Ho avuto l’occasione di leggere un libro che mi ha particolarmente appassionata: “Acciaio” di Silvia Avallone, mi piacerebbe raccontarne la storia…

Non è facile avere quattordici anni e vivere nei casermoni che si trovano a Piombino. Non importa se i padri non hanno fatto altro che lavorare nelle acciaierie dando pane alla propria famiglia e spezzandosi la schiena, quello che conta, che i ragazzi desiderano, è avere un fratello capo branco, trovare scritto il proprio nome sulla panchina, vivere una serata alternativa.

I più giovani cercano la realizzazione di sogni televisivi, ma si trovano a scontrarsi con la dura realtà e con gli infortuni sul lavoro.

Anna e Francesca, le protagonista del romanzo “Acciaio” diventano amiche. Si sono trovate tra le case popolari e sono, da quel momento in poi, inseparabili.

Vivono le loro prime crisi adolescenziali, i sogni sono oscurati dalla realtà. I loro corpi iniziano a cambiare prendendo forma sotto i vestiti.

Non c’è molto da scegliere, o ci si continua a nascondere e si resta fuori da tutto, esclusi, o bisogna mostrare le proprie qualità e la bellezza sperando che serva a qualcosa.

Le due amiche provano a lottare, credono basti questo, ma la vita si mostra più forte di quello che immaginavano, è più feroce, più spietata.

Non serve solo la contrapposizione, ma anche l’astuzia. E quando scoprono l’amore, le cose appaiono ancora più difficili, tanto che addirittura la loro amicizia non ne esce illesa.

Nella storia la fabula e l’intreccio coincidono e non vi sono né analessi, né prolessi.

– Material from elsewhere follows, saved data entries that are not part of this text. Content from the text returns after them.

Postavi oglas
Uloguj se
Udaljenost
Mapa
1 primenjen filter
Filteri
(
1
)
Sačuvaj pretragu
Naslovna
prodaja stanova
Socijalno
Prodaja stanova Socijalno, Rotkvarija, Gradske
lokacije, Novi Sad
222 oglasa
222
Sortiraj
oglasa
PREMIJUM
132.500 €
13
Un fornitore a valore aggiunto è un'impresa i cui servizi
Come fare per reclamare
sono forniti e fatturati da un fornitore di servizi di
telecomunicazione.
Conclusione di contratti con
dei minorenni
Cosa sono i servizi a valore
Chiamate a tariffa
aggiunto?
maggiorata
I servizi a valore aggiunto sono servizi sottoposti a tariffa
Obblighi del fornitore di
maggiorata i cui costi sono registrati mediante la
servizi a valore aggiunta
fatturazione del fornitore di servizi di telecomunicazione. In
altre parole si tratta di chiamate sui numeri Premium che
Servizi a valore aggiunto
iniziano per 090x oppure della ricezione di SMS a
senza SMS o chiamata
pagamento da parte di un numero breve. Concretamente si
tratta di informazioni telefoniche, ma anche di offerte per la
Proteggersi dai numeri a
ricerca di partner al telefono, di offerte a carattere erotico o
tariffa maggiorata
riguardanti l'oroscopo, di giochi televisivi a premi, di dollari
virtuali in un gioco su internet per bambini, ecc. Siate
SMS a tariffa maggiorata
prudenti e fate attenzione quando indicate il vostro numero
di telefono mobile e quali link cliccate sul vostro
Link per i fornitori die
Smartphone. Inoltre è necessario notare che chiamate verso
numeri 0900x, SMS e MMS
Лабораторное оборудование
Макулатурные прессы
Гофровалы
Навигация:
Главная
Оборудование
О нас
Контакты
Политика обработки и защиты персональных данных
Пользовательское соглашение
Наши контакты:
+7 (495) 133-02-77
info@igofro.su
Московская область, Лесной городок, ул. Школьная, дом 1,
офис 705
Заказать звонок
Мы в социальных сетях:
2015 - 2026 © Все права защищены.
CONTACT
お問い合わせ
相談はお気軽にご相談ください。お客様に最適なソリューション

Il tempo della storia e del discorso coincidono. Ha una durata di circa 4 mesi (che comprendono un’estate e il primo mese di inizio scuola), ciò è evidente perché terminata l’estate, le vicende sono ambientate sui banchi di scuola).

La storia è ambientata prevalentemente nei casermoni di Piombino, nel quartiere in cui vivono le ragazze e all’interno della Lucchini, ovvero la fabbrica in cui lavorano il padre (per un periodo) e il fratello di Anna.

Il narratore è esterno come la focalizzazione, poiché il narratore presenta le azioni dei personaggi senza mai venire a conoscenza dei loro pensieri o dei loro conflitti interiori.

Sono evidenti i disagi interiori dei personaggi grazie alle modalità di narrazione. Il disagio e la rassegnazione sono protagonisti della vita del quartiere. I silenzi pomeridiani, la gente che scruta ciò che avviene in paese attraverso le piccole fessure delle persiane, i giovani senza stimoli, che crescono con la voglia di “cambiare” e “scappare”, non essendo soddisfatti del loro vivere quotidiano.

Ciò che si legge è talvolta raccapricciante perché fa riflettere anche sulla realtà. In televisione si parla di una gioventù che vuole andare via dall’Italia, anch’essa vuole CAMBIARE, RIVOLUZIONARSI. La “fuga di cervelli” è infatti diventata incontrollabile e secondo me sta provocando danni gravi e ingenti a quello che sarà il “futuro” del mio paese, che amo.

Questo libro è strabiliante e fa pensare a cosa vuol dire “smettere di vivere” a mio parere. Non si può vivere nella rassegnazione e nell’ignoranza, abbiamo bisogno di “bellezza”.